Today, for instance, it took a recap of a meeting with an internal stakeholder, updated his contact record, and associated him with new tasks reminding me to look into some Cloudflare features. It also captured observations about a call with our privacy counsel, and added an item to chat with my boss about next steps there.

I make all this easier by using Wisprflow: I just go to the channel, press ctrl + opt, dictate a quick note between meetings, and it’s captured. No typing or visiting individual tools in the system. In the event of agent failure, well, there’s a Slack record I can go visit.

All the notes in the system are using Markdown with YAML frontmatter, and they have relationship arrays in the YAML, so as associations are made between people, tasks, and ideas, the agent knows to look for them when one of those things becomes a topic, stitching together context from the existence of a relationship in the frontmatter and scanning the interaction logs for more context.

… and all this context is there at the beginning of the day during my morning timeblocking ritual:

The agent retrieves my calendar, checks the invites for people and projects it knows about, and gives me a small cheat sheet for meeting agendas.

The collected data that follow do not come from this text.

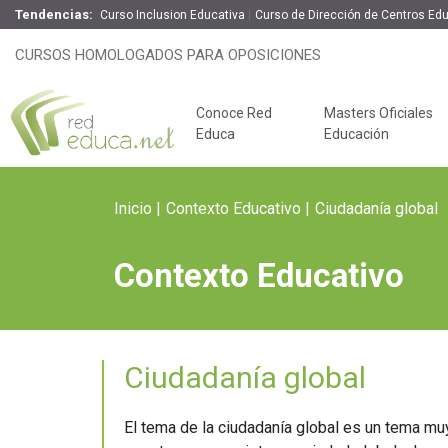
Tendencias:
Curso Inclusion Educativa
Curso de Dirección de Centros Ed
CURSOS HOMOLOGADOS PARA OPOSICIONES
Conoce Red
Masters Oficiales
Educa
Educación
Inicio
Contexto Educativo
Ciudadanía global
Contexto Educativo
Ciudadanía global
Claves del éxito
Oposiciones de
El tema de la ciudadanía global es un tema mu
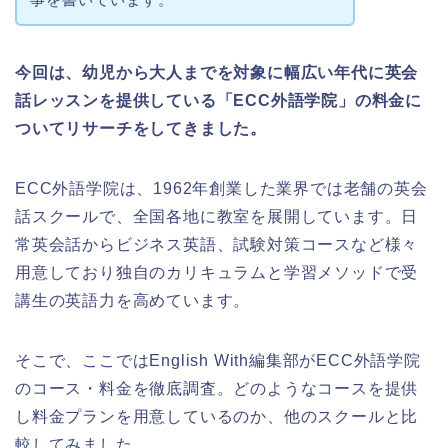
今回は、幼児から大人までを対象に幅広い年代に英会
話レッスンを提供している「ECC外語学院」の料金に
ついてリサーチをしてきました。
ECC外語学院は、1962年創業した業界では老舗の英会
話スクールで、全国各地に教室を展開しています。日
常英会話からビジネス英語、試験対策コースなど様々
用意しており独自のカリキュラムと学習メソッドで受
講生の英語力を高めています。
そこで、ここではEnglish With編集部がECC外語学院
のコース・料金を徹底調査。どのようなコースを提供
し料金プランを用意しているのか、他のスクールと比
較してみました。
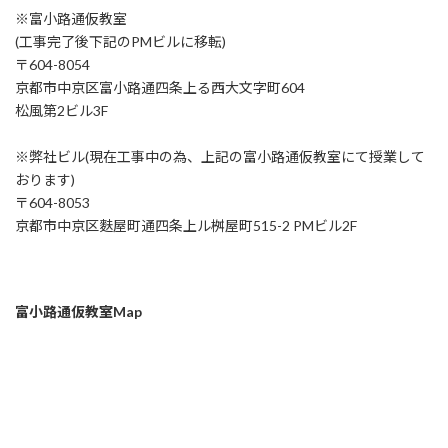
※富小路通仮教室
(工事完了後下記のPMビルに移転)
〒604-8054
京都市中京区富小路通四条上る西大文字町604
松風第2ビル3F
※弊社ビル(現在工事中の為、上記の富小路通仮教室にて授業して
おります)
〒604-8053
京都市中京区麩屋町通四条上ル桝屋町515-2 PMビル2F
富小路通仮教室Map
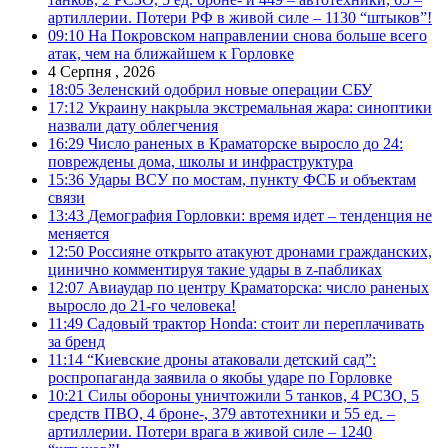
артиллерии. Потери РФ в живой силе – 1130 “штыков”!
09:10
На Покровском направлении снова больше всего
атак, чем на ближайшем к Горловке
4 Серпня , 2026
18:05
Зеленский одобрил новые операции СБУ
17:12
Украину накрыла экстремальная жара: синоптики
назвали дату облегчения
16:29
Число раненых в Краматорске выросло до 24:
повреждены дома, школы и инфраструктура
15:36
Удары ВСУ по мостам, пункту ФСБ и объектам
связи
13:43
Демография Горловки: время идет – тенденция не
меняется
12:50
Россияне открыто атакуют дронами гражданских,
цинично комментируя такие удары в z-пабликах
12:07
Авиаудар по центру Краматорска: число раненых
выросло до 21-го человека!
11:49
Садовый трактор Honda: стоит ли переплачивать
за бренд
11:14
“Киевские дроны атаковали детский сад”:
роспропаганда заявила о якобы ударе по Горловке
10:21
Силы обороны уничтожили 5 танков, 4 РСЗО, 5
средств ПВО, 4 броне-, 379 автотехники и 55 ед. –
артиллерии. Потери врага в живой силе – 1240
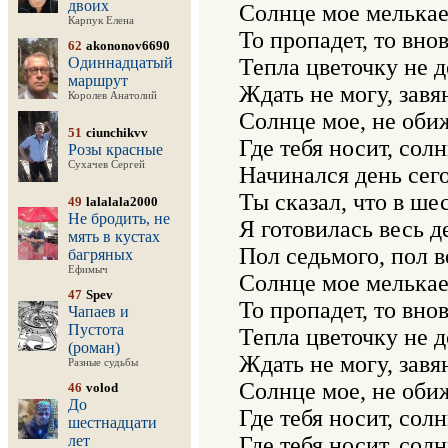
двоих
Солнце мое мелькает
Карпук Елена
То пропадет, то внов
62
akononov6690
Одиннадцатый
Тепла цветочку не до
маршрут
Ждать не могу, завян
Королев Анатолий
Солнце мое, не обиж
51
ciunchikvv
Где тебя носит, солн
Розы красные
Сухачев Сергей
Начинался день сего
Ты сказал, что в ше
49
lalalala2000
Не бродить, не
Я готовилась весь д
мять в кустах
Пол седьмого, пол в
багряных
Ефимыч
Солнце мое мелькает
47
Spev
То пропадет, то внов
Чапаев и
Пустота
Тепла цветочку не до
(роман)
Ждать не могу, завян
Разные судьбы
Солнце мое, не обиж
46
volod
До
Где тебя носит, солн
шестнадцати
лет
Где тебя носит, солн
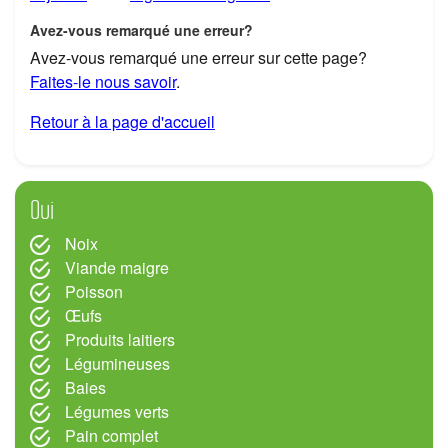
Avez-vous remarqué une erreur?
Avez-vous remarqué une erreur sur cette page?
Faites-le nous savoir
.
Retour à la page d'accueil
Oui
Noix
Viande maigre
Poisson
Œufs
Produits laitiers
Légumineuses
Baies
Légumes verts
Pain complet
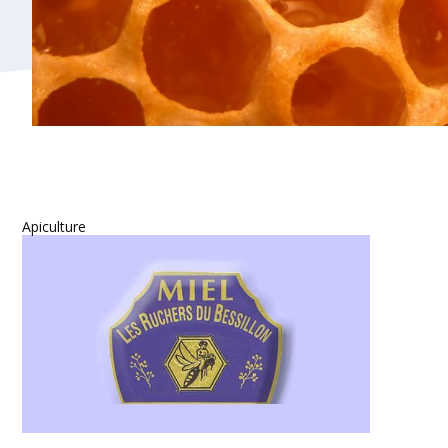
Apiculture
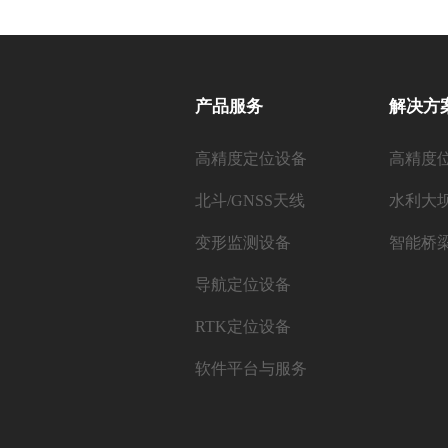
产品服务
解决方
高精度定位设备
高精度
北斗/GNSS天线
水利大
变形监测设备
智能桥
导航定位设备
RTK定位设备
软件平台与服务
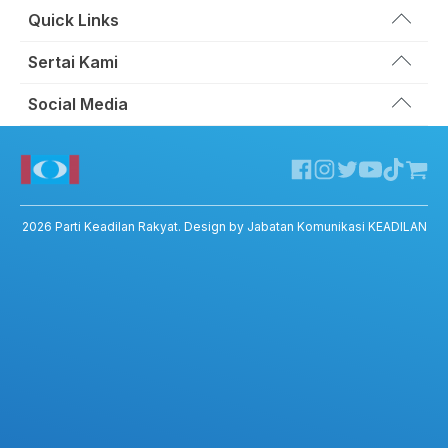
Quick Links
Wakil Rakyat
Sertai Kami
Kemas Kini
Portal Anggota KEADILAN
Social Media
Hubungi Kami
Permohonan Kad Keanggotaan
Sumbangan
Facebook KEADILAN
Permohonan Pertukaran Cabang
Twitter KEADILAN
Channel Telegram KEADILAN
Kedai KEADILAN
2026
Parti Keadilan Rakyat
. Design by Jabatan Komunikasi KEADILAN
ADIL – Privacy Policy
ADIL App – T&C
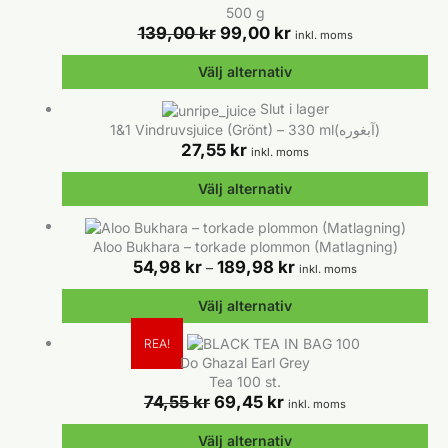
alternativen
produkten
500 g
kan
har
Det
Det
139,00
kr
99,00
kr
inkl. moms
väljas
flera
ursprungliga
nuvarande
på
varianter.
priset
priset
Välj alternativ
produktsidan
De
var:
är:
olika
139,00 kr.
99,00 kr.
Den
Slut i lager
alternativen
här
1&1 Vindruvsjuice (Grönt) – 330 ml(آبغوره)
kan
produkten
27,55
kr
inkl. moms
väljas
har
på
flera
Välj alternativ
produktsidan
varianter.
De
Den
olika
här
Aloo Bukhara – torkade plommon (Matlagning)
alternativen
produkten
Prisintervall:
54,98
kr
189,98
kr
–
inkl. moms
kan
har
54,98 kr
väljas
flera
till
Välj alternativ
på
varianter.
189,98 kr
produktsidan
De
Den
REA!
olika
här
Do Ghazal Earl Grey
alternativen
produkten
Tea 100 st.
kan
har
Det
Det
74,55
kr
69,45
kr
inkl. moms
väljas
flera
ursprungliga
nuvarande
på
varianter.
priset
priset
Välj alternativ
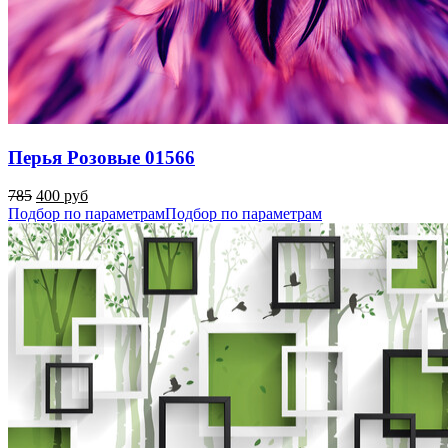
Перья Розовые 01566
785
400 руб
Подбор по параметрам
Подбор по параметрам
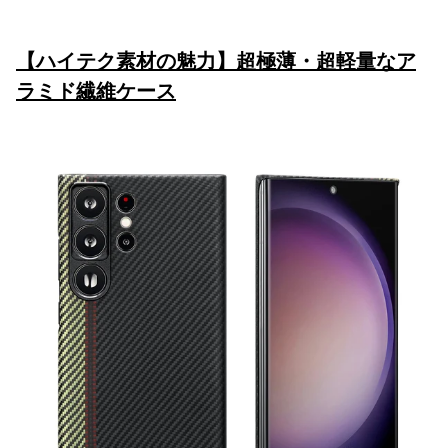
【ハイテク素材の魅力】超極薄
・超軽量なア
ラミド繊維ケース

Then it looks at my live projects and tasks, their priority, and estimated effort, and helps me block work in my discretionary time.

Ambitions

I’ve been keeping an eye on a vibecoder at work who is currently beginning to brush up against the limits of Google’s AI Studio. Its integration picture is poor and it has its limits, but it does crank out nice-looking little web apps with integration into Gemini. I did a quick sprint on Friday to implement the guts of asystem as a little PoC app I named Hecubus. Hitting my own limits with AI Studio, I learned that if you’re desperate you can store JSON on Google Drive to feed a chat agent you can embed in a Studio App. I’m assuming I could just store Markdown that way, too, and build a web front end for all this, leveraging Gemini for the LLM.